Nestes dias em que a esperança escurece, dias de perplexidade e decepção, releio um ensaio daquele denso e avisado pensador Alberto de Seixas Martins Torres, que presidiu a sua província fluminense e honrou o Supremo Tribunal. Não me volto agora para os seus livros capitais, "A organização nacional" e "O problema nacional brasileiro", que por certo inspiraram, em 1930 ou 31, a fundação, no Rio, da Sociedade dos Amigos de Alberto Torres (surgiu após a Sociedade dos Amigos de Marcel Proust, e desejo crer que não se tratasse de uma réplica retardatária do nosso grand monde carioca...).

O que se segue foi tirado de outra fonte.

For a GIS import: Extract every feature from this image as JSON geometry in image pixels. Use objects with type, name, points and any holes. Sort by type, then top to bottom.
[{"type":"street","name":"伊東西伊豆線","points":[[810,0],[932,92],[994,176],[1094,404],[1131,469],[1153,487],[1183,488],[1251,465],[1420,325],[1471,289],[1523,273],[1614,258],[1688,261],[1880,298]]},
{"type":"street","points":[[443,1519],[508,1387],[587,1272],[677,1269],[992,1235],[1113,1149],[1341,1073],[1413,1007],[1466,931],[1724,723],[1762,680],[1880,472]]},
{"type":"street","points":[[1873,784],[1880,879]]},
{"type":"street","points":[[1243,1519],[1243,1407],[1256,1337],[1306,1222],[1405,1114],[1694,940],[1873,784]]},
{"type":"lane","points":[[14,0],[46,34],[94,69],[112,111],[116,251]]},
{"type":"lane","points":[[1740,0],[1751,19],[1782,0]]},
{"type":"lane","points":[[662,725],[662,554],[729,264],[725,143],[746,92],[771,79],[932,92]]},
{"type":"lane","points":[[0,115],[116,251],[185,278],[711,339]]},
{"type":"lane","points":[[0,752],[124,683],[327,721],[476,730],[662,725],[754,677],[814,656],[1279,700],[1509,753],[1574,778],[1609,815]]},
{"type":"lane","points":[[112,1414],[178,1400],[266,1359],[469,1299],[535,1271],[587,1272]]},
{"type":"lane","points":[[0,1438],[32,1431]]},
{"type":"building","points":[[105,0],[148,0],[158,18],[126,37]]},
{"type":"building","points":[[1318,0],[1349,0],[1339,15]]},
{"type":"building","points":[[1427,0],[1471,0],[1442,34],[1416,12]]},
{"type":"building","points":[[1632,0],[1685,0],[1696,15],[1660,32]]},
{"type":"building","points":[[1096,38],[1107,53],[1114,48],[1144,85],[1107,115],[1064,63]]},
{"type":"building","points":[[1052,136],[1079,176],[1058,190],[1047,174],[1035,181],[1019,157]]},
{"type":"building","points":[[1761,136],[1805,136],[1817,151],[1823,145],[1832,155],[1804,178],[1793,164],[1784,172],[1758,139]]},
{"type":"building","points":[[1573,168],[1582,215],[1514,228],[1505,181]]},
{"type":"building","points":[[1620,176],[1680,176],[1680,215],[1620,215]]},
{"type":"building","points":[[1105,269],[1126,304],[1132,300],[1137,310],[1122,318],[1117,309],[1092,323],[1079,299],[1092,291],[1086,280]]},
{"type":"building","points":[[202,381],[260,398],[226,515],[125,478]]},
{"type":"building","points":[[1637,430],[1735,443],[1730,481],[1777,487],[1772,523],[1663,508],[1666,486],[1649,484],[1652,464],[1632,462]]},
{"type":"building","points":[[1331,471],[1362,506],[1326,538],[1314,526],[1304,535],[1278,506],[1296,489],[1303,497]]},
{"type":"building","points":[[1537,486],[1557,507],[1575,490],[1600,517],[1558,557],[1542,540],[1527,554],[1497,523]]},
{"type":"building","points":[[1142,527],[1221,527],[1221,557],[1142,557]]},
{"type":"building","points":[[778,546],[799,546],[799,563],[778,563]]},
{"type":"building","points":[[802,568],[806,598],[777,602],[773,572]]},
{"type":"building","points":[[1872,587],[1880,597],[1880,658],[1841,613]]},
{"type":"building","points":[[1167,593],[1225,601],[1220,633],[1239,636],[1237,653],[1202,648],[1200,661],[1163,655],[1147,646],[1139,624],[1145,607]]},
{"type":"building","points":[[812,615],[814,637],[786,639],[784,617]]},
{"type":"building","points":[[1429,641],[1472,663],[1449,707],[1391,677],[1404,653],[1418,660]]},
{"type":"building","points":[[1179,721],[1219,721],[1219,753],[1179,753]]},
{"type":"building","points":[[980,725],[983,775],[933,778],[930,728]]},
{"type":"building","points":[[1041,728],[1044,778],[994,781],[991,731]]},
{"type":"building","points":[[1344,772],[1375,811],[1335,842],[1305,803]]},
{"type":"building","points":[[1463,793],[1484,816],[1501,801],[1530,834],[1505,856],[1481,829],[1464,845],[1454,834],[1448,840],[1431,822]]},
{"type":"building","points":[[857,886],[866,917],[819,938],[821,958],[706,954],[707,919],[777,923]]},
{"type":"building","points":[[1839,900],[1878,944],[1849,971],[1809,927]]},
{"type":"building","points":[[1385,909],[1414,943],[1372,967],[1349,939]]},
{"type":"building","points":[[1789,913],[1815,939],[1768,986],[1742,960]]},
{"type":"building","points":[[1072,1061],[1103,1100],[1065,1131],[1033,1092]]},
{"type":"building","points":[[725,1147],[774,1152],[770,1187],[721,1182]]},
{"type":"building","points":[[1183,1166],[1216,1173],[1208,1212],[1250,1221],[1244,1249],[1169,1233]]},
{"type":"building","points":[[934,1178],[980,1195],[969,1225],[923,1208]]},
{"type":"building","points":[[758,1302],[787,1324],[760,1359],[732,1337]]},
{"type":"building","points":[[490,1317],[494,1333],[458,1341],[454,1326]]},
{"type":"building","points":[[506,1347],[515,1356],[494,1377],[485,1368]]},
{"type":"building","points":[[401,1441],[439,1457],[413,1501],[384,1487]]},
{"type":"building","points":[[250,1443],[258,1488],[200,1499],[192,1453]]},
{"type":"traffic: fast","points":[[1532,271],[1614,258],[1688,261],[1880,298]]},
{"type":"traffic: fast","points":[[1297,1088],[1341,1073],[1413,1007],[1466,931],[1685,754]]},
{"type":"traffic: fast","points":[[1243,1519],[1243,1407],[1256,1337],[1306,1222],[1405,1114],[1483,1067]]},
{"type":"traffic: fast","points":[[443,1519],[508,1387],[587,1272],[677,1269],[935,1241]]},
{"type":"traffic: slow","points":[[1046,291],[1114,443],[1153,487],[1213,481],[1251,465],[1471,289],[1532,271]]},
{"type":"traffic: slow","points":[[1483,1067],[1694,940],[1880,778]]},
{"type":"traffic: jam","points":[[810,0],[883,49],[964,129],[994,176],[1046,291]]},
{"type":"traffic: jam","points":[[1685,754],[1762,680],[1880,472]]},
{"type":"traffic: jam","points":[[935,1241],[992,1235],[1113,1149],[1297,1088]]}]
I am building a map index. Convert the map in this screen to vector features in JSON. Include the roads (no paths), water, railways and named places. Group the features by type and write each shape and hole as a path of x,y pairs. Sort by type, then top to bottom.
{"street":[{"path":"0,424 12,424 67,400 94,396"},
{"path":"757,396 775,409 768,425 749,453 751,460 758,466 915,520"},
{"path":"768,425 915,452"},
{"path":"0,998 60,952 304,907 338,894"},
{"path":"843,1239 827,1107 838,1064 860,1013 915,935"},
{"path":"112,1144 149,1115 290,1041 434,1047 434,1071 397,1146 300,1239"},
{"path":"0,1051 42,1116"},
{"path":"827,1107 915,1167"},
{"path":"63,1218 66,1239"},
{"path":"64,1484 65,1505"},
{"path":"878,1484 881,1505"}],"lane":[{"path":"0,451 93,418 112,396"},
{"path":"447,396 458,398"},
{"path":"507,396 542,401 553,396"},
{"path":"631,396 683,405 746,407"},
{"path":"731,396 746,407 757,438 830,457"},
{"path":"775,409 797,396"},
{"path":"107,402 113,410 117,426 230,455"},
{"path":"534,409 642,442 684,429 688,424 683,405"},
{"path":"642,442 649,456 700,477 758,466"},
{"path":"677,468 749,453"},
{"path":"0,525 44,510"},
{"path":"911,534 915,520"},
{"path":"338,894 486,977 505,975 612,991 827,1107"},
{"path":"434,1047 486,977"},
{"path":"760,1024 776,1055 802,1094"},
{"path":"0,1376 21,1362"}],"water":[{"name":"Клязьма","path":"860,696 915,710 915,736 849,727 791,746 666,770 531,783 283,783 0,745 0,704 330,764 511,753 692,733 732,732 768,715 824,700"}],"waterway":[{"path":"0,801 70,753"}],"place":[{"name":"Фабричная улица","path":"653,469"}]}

Mas hoje, como já antecipei, meu assunto é um pequeno volume de Torres com título de sabor poético: "As fontes da vida no Brasil". Prezo-me de ter prefaciado, em 1990, a segunda edição da obra, a convite da editora da Fundação Getúlio Vargas.
Queira o leitor registrar: foi em 1915 que Alberto Torres escreveu sobre as nossas fontes vitais, para alertar as elites dirigentes do país e conclamá-las a uma política séria de aproveitamento e, em certos casos, de defesa do nosso duplo e imenso patrimônio natural: o hidrográfico e o florestal.
Medite-se nestas advertências, escritas há oitenta e seis anos, sem a verbiagem de certos pragmáticos de hoje, toldados por um falso conceito de objetividade e modernidade; são advertências de uma atualidade instigante.
Uma delas: "O problema do reflorestamento, o da restauração das fontes naturais e o da conservação e distribuição das águas são, em nosso país, problemas fundamentais."
Torres teve a coragem de ser simples e fácil ante as elites difíceis. Veja-se a claridade destas outras palavras, de 1915: "Na Europa, a experiência estabeleceu, há longo tempo, os costumes do reflorestamento e da conservação das matas, severamente policiados, e regulou-se o corte das madeiras e da lenha. Entre nós, onde as matas exercem vital função, não só nenhum esforço se faz por conservá-las, mas propagam, ao contrário, os governos a necessidade de incrementar a expansão econômica do país, para realizar a obra, tão vaidosa quanto ilusória, de engrandecimento e de emulsão econômica."
Prossegue Alberto Torres: "Hoje, as crises da natureza confundem-se com as da dissolução social e econômica e com as da anarquia política." E lembrava, como se nos falasse hoje, num recado severo: "O Brasil é um país cuja existência material está gravemente ameaçada por falta de águas. Negá-lo seria coisa que excederia de todas as raias do senso da probidade."
Aí está. Seria preciso que não vivêssemos no Brasil para impugnarmos a judiciosa simplicidade do grande Alberto - sua palavra reta e direta.
Em decorrência, acentuava ele que temos "em primeiro lugar um problema higronômico, que precede todos os nossos problemas agronômicos e econômicos".
Noutro lance, parece que o velho realista aponta, não sumariamente para os economistas, mas para os ortodoxos do economismo ou do financismo puro e simples, movidos, um e outro por umas tantas peripécias ou cabriolas mentais, à margem de tudo o que possa significar o interesse real do Brasil-nação e ainda mesmo do Brasil-Estado.
Seria injusto dizer que não se trabalha; trabalha-se, mas com absoluta precisão no erro, de costas para a própria experiência e quase nunca por uma gestão racional das nossas "fontes de vida", em termos positivos, objetivos, sem a burocracia estorvante ou o bizantinismo das fórmulas dos fazedores de ilusões...
Eis então o nosso Torres no auge da verdade, a alertar: "Teremos de prevenir a tendência para isolar em abstrações e conceber em formas geométricas as questões práticas da realidade."
Não será tudo isso um começo de explicação para as incomodidades e privações que nos trazem o apagão ou os apagões?...
Alberto Torres estava entre os videntes de realidades que marcam o nosso meio físico, nosso meio social, nosso meio político.
Entrego à sensibilidade do leitor seu brado de alerta de 1915. Não há rugas no seu pensamento; suas idéias não envelheceram.
Estão tinindo de veracidade. E de oportunidade.